Work order » Rewrite the lines in the items, starting with the line containing "Notice that you may not slant the container." and going on through the line containing "### **Example 2:**", as a JSON list of strings with one string per line and blank lines omitted.

Data shown Block Start

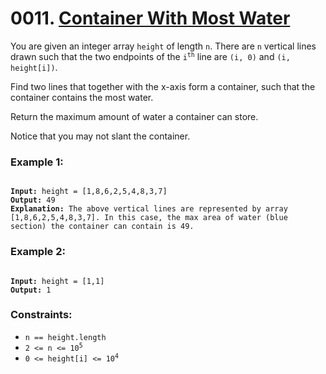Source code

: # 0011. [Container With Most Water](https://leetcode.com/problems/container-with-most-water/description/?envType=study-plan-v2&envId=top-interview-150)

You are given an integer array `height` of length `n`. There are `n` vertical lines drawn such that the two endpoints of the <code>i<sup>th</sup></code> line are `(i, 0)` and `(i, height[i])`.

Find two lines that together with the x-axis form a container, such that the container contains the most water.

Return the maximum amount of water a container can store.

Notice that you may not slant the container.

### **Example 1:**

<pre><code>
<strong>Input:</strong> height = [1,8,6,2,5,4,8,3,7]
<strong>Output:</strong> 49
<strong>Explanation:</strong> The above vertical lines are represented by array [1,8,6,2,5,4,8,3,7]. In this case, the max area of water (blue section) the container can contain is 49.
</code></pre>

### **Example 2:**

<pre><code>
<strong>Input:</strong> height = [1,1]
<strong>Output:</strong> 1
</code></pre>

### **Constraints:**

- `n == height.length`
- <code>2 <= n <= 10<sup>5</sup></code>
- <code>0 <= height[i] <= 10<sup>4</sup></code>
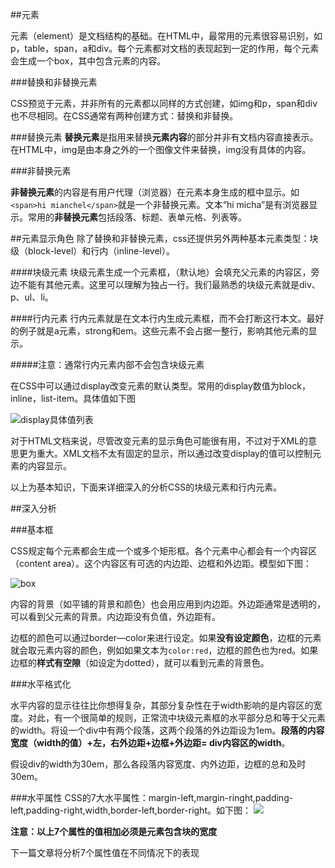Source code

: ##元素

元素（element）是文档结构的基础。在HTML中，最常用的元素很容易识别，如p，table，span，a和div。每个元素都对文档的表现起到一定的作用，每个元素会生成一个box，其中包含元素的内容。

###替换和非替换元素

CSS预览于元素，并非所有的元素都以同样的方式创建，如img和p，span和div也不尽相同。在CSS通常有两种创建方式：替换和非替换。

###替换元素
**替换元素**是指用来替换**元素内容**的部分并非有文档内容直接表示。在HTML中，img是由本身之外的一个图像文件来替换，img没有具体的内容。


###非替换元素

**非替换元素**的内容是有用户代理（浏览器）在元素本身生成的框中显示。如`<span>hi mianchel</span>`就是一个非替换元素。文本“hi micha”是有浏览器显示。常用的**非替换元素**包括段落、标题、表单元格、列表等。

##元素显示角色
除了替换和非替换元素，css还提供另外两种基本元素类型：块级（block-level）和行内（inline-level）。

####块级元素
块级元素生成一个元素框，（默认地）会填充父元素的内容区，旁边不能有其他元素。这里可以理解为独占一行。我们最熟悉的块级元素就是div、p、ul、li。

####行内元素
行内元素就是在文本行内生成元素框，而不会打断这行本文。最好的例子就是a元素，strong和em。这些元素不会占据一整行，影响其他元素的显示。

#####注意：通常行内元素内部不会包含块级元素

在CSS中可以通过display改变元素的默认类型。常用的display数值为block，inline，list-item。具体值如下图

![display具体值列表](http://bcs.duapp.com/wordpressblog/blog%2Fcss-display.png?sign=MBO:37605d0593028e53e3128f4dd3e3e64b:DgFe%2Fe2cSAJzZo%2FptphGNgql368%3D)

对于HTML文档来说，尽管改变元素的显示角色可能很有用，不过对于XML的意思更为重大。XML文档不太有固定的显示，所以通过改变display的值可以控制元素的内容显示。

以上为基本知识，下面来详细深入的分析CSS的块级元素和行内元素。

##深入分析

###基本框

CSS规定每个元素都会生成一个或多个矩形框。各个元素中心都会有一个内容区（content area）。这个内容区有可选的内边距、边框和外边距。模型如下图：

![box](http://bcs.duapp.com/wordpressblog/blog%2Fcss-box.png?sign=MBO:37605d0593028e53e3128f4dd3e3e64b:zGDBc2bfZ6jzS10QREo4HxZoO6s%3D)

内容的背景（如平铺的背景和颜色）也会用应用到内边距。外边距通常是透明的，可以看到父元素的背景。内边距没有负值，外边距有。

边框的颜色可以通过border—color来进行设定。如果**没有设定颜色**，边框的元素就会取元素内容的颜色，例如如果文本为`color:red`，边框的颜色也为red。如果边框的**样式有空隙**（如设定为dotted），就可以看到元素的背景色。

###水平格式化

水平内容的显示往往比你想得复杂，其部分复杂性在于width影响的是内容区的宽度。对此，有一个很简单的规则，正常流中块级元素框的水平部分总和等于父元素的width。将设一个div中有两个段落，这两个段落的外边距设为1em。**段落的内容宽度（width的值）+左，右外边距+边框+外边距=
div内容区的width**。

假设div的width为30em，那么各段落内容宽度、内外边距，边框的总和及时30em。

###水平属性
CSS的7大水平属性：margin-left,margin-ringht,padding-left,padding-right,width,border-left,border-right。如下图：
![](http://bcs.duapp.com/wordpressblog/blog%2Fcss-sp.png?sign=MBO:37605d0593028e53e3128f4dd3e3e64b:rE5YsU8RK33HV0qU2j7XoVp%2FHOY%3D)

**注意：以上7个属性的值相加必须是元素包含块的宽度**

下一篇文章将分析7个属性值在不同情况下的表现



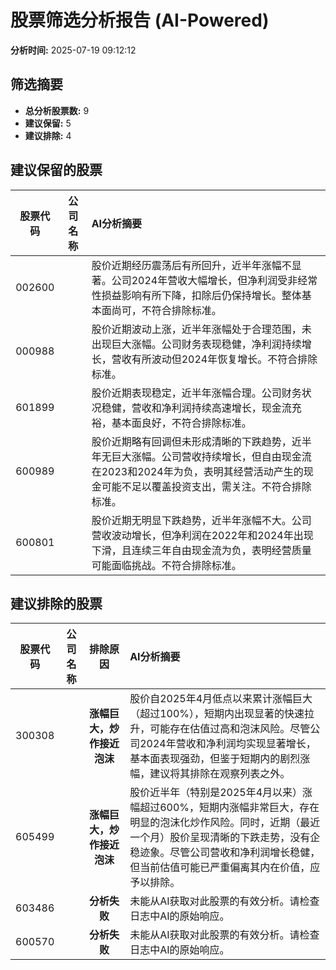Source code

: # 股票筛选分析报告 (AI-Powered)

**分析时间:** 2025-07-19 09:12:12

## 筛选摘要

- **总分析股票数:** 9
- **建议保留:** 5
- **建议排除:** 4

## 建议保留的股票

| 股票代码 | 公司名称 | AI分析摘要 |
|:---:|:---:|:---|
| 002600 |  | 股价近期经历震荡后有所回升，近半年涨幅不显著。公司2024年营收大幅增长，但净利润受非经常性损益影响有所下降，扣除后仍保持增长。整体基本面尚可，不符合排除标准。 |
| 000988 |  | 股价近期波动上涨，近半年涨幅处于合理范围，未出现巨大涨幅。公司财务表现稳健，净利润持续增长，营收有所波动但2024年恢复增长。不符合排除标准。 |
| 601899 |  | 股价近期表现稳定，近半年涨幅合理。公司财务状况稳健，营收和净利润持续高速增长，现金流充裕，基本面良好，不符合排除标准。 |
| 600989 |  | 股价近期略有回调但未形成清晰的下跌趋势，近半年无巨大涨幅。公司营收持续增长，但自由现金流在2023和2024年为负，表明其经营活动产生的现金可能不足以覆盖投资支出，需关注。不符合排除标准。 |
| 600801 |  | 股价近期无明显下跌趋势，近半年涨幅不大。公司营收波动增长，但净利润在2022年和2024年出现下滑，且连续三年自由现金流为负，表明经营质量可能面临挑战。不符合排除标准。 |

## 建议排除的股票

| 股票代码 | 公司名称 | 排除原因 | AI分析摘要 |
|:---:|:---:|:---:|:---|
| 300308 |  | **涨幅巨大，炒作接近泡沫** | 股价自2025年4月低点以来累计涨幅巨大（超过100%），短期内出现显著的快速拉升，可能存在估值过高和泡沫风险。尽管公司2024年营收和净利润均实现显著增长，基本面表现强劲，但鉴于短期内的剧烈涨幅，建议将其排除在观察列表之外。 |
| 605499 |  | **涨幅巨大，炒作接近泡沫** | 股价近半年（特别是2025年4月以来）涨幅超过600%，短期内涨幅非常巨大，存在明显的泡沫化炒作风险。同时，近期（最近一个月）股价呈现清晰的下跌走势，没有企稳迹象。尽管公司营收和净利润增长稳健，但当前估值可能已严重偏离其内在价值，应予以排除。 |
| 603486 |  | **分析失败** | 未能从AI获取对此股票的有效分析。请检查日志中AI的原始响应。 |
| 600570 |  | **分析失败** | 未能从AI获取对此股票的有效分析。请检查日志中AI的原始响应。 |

Data shown Block End
Data shown Block Start

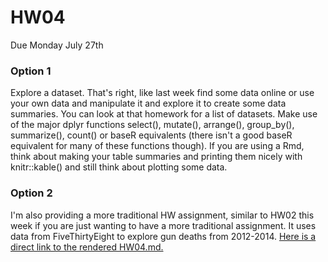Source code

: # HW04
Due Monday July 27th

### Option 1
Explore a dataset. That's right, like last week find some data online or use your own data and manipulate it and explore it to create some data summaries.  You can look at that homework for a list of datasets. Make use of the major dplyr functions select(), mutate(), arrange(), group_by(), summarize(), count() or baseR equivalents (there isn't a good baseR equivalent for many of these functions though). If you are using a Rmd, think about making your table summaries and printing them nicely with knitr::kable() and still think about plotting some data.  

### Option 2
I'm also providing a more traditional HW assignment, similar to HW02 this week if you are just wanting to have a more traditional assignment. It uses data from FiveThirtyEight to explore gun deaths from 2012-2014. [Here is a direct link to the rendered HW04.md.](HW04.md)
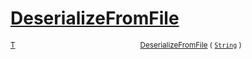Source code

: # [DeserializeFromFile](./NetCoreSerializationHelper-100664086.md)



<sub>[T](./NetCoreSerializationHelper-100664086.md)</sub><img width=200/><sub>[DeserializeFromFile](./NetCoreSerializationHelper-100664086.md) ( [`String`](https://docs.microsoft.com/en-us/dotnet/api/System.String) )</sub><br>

Data shown Block End

Completed task »
[
  "Notice that you may not slant the container.",
  "### **Example 1:**",
  "<pre><code>",
  "<strong>Input:</strong> height = [1,8,6,2,5,4,8,3,7]",
  "<strong>Output:</strong> 49",
  "<strong>Explanation:</strong> The above vertical lines are represented by array [1,8,6,2,5,4,8,3,7]. In this case, the max area of water (blue section) the container can contain is 49.",
  "</code></pre>",
  "### **Example 2:**"
]